Provided material START
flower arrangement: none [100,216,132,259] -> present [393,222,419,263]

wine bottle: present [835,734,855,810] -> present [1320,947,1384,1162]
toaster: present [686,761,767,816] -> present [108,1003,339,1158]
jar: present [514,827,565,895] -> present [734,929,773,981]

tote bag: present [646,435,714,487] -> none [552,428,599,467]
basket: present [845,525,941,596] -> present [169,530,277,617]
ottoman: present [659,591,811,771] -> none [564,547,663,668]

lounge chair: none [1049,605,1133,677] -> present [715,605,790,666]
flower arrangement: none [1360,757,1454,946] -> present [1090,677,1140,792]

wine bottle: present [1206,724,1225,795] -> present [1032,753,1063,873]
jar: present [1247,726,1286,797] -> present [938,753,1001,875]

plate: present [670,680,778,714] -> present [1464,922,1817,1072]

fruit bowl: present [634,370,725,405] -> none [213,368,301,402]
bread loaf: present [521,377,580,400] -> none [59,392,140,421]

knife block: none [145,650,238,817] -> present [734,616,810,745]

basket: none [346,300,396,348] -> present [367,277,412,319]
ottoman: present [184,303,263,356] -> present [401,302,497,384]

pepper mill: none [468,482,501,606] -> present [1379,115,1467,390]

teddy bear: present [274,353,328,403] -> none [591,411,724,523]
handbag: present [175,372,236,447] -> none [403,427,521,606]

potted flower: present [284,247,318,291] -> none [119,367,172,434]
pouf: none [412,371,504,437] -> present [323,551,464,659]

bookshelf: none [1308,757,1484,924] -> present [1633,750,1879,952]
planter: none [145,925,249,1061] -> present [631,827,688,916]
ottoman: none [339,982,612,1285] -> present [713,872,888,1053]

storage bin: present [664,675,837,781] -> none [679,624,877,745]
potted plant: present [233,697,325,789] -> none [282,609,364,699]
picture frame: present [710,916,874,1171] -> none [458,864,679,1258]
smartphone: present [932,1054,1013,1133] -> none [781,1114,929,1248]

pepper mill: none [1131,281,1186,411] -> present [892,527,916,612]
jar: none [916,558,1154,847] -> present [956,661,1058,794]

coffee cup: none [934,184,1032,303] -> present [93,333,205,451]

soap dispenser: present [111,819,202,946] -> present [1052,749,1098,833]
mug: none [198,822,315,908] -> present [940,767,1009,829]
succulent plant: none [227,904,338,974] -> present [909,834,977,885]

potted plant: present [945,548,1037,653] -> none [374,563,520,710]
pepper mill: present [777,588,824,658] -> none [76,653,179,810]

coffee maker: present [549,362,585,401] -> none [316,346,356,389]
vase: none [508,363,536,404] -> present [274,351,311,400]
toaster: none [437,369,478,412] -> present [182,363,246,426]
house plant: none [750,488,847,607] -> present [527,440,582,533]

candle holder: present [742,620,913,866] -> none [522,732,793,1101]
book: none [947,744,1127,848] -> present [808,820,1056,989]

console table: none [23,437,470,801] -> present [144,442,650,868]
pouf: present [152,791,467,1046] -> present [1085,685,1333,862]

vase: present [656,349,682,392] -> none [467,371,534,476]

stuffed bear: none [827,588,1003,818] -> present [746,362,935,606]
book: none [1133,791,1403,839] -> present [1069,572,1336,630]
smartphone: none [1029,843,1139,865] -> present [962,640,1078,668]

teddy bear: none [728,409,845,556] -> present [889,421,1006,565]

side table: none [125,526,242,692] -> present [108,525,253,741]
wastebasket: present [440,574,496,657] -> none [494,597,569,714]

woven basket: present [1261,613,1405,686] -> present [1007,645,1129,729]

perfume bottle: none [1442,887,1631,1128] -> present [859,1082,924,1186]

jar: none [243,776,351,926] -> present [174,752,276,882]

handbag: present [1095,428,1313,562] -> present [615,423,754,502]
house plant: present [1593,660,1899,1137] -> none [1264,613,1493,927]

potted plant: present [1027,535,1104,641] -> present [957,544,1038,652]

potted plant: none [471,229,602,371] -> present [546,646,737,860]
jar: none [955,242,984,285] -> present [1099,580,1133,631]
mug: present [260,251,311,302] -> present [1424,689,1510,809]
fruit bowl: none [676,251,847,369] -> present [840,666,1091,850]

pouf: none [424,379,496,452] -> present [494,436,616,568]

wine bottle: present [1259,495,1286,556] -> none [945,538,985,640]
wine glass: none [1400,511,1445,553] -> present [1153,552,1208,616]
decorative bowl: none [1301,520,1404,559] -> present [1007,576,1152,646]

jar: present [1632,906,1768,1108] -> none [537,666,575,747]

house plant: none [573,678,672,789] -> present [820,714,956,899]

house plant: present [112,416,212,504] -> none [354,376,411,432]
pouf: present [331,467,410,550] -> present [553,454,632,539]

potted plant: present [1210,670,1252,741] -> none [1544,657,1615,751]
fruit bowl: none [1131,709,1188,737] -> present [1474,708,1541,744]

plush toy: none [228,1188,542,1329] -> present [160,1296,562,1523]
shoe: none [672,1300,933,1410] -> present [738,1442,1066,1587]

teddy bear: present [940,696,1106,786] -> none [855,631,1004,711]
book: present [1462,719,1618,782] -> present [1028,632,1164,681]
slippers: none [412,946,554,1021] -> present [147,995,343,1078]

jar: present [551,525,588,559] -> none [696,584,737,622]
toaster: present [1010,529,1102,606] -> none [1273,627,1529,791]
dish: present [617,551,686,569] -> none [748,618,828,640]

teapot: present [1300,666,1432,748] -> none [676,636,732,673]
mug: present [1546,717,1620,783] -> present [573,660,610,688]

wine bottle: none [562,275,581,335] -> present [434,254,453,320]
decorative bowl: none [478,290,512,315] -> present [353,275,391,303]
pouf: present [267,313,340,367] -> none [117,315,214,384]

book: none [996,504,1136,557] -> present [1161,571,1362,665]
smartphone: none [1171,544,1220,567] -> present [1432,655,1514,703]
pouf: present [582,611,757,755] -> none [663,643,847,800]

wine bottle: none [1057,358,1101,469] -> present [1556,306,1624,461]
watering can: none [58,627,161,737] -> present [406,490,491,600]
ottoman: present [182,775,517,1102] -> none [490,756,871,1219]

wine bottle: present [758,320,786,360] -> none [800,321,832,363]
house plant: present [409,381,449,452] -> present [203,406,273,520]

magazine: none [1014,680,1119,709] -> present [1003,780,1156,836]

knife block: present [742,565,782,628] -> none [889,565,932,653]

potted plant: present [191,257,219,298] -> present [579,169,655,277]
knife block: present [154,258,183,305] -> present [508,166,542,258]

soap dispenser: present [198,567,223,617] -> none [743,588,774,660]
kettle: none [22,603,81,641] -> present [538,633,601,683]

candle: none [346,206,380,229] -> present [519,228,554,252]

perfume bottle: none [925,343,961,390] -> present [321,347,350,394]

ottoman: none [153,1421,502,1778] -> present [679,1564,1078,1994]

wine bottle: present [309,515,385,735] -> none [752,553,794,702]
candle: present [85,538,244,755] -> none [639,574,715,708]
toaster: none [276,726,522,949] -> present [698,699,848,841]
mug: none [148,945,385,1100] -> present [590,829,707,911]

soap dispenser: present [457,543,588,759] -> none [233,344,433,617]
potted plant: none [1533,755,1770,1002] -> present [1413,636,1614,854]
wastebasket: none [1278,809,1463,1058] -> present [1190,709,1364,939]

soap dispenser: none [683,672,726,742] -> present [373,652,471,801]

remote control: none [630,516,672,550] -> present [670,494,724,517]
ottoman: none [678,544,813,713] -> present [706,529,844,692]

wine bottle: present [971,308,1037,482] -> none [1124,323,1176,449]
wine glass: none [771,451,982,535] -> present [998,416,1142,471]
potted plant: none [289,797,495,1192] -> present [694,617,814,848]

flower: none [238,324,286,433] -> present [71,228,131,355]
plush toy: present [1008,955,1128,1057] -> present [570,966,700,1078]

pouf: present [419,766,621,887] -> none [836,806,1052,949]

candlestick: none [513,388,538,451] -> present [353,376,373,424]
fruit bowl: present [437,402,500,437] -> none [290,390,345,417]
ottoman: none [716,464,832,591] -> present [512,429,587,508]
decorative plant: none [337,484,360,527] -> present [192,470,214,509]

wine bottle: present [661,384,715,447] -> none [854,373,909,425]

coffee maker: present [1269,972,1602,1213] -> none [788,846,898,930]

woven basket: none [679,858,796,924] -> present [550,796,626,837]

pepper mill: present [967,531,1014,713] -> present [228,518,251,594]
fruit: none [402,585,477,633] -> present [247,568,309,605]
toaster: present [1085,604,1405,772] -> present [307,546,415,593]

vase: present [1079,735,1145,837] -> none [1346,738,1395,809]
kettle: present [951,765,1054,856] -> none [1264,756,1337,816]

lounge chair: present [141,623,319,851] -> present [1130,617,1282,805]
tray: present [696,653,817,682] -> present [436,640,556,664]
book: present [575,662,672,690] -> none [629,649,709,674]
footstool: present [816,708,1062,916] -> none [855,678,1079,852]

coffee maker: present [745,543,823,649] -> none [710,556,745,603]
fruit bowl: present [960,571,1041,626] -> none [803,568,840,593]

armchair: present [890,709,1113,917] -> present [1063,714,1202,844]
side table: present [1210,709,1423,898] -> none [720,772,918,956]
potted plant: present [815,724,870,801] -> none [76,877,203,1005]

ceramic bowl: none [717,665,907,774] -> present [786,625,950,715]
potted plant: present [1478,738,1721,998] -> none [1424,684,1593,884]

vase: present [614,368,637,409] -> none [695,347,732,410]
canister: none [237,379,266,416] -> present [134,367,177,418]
Provided material END
Count the lines above that contain "block", and give only the number.

Response:
3